- Testo estratto:
>>>
Il sistema di sicurezza istituito da Schengen prevede pure una politica comune in materia di visti. Chi possiede un visto Schengen per visitare l’Italia, valido tre mesi, può ad esempio recarsi in Svizzera senza ulteriori burocrazie.

L’introduzione del visto unico, segnala Svizzera Turismo, è stata importante soprattutto per i visitatori in provenienza da Cina, Russia e India. Per le agenzie di viaggio, ci dice la portavoce Véronique Kanel, «è diventato più facile includere la Svizzera nei circuiti europei».

«La semplificazione delle procedure amministrative ha avuto un effetto marcante in particolare sul mercato cinese. È però difficile quantificare il suo influsso sull’aumento dei pernottamenti dei turisti cinesi in Svizzera nel 2009, cresciuti del 23,1%».

Sempre in ambito di visti, l’adesione allo spazio Schengen ha fornito alla Svizzera – in modo forse inaspettato – uno strumento di pressione internazionale. Un’arma che Berna ha prontamente utilizzato contro la Libia, accusata di detenere illegalmente due cittadini svizzeri da oltre un anno.

Reagendo alle indifferenze di Tripoli, Berna ha chiesto di limitare la concessione di visti d’entrata in Europa a cittadini libici. Nel mese di novembre, sono ad esempio stati negati i visti a responsabili dei servizi del primo ministro e ad alti funzionari. Un provvedimento mal digerito dalla Libia, la quale ha rimproverato l’Ue di praticare una «solidarietà sistematica e programmata» nei confronti della Svizzera.

Prevenzione dei reati

Dal 1. gennaio 2010, la partecipazione della Svizzera al trattato europeo diventerà ancor più effettiva con l’entrata in vigore della Legge federale sullo scambio di informazioni con gli Stati Schengen.

La nuova legge ha lo scopo di accelerare e semplificare lo scambio di informazioni per prevenire e perseguire reati.

Luigi Jorio, swissinfo.ch

Parallelamente al Trattato di Schengen, il 12 dicembre 2008 è entrata in vigore anche la Convenzione di Dublino, la quale si prefigge di ostacolare il cosiddetto “turismo dell’asilo” ed evitare che una persona possa depositare una richiesta d’asilo in più paesi.
<<<
- Record del dataset:
>>>
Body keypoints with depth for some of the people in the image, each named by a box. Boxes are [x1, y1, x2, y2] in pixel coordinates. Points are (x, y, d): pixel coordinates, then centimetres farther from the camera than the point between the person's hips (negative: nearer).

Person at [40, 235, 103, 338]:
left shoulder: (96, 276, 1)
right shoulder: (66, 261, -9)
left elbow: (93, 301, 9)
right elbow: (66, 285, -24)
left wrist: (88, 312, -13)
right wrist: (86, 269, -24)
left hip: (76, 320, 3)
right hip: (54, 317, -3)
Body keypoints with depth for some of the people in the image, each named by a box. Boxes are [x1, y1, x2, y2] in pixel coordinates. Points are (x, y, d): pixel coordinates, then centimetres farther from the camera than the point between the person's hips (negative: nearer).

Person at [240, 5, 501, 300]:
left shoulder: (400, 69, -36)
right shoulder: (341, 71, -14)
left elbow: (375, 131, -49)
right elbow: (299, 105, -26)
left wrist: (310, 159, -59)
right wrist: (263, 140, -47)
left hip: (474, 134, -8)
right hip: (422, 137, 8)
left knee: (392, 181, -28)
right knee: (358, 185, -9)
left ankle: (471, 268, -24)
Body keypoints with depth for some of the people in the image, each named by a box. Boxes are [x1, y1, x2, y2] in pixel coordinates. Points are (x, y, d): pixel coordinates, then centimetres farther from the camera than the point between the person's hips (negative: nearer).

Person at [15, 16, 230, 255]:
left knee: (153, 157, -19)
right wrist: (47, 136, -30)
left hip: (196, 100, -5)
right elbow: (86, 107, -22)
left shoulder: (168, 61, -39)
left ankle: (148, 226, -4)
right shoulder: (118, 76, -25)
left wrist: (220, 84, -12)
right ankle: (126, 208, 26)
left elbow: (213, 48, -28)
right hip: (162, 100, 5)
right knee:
<<<
- Il compito: Prosegui l'articolo sulla Svizzera nello spazio Schengen a partire dalla frase successiva all'ultima riportata.

- Risposta scritta:
Il sistema si basa su una banca dati (Eurodac) in cui sono registrate le impronte digitali di tutte le persone sopra i 14 anni che hanno inoltrato una domanda d’asilo o che sono entrate illegalmente in un paese dell’area Dublino (che oltre alla Svizzera comprende l’Ue, la Norvegia e l’Islanda).

Concretamente, la convenzione consente alla Confederazione di respingere i richiedenti l’asilo verso lo Stato in cui hanno presentato la loro domanda.

L’Ufficio federale della migrazione rileva che da gennaio a novembre 2009 il numero di persone costrette a lasciare la Svizzera per via aerea sono state 6’537, il 33% in più rispetto allo stesso periodo del 2008.

I richiedenti l’asilo ad essere stati consegnati al paese competente nel quadro della convenzione di Dublino sono stati oltre 1’600.

Nel settembre 2009 la Svizzera e l’Ue hanno firmato un ulteriore accordo che disciplina la partecipazione elvetica alle attività dell’Agenzia europea per la gestione della cooperazione operativa alle frontiere esterne (Frontex).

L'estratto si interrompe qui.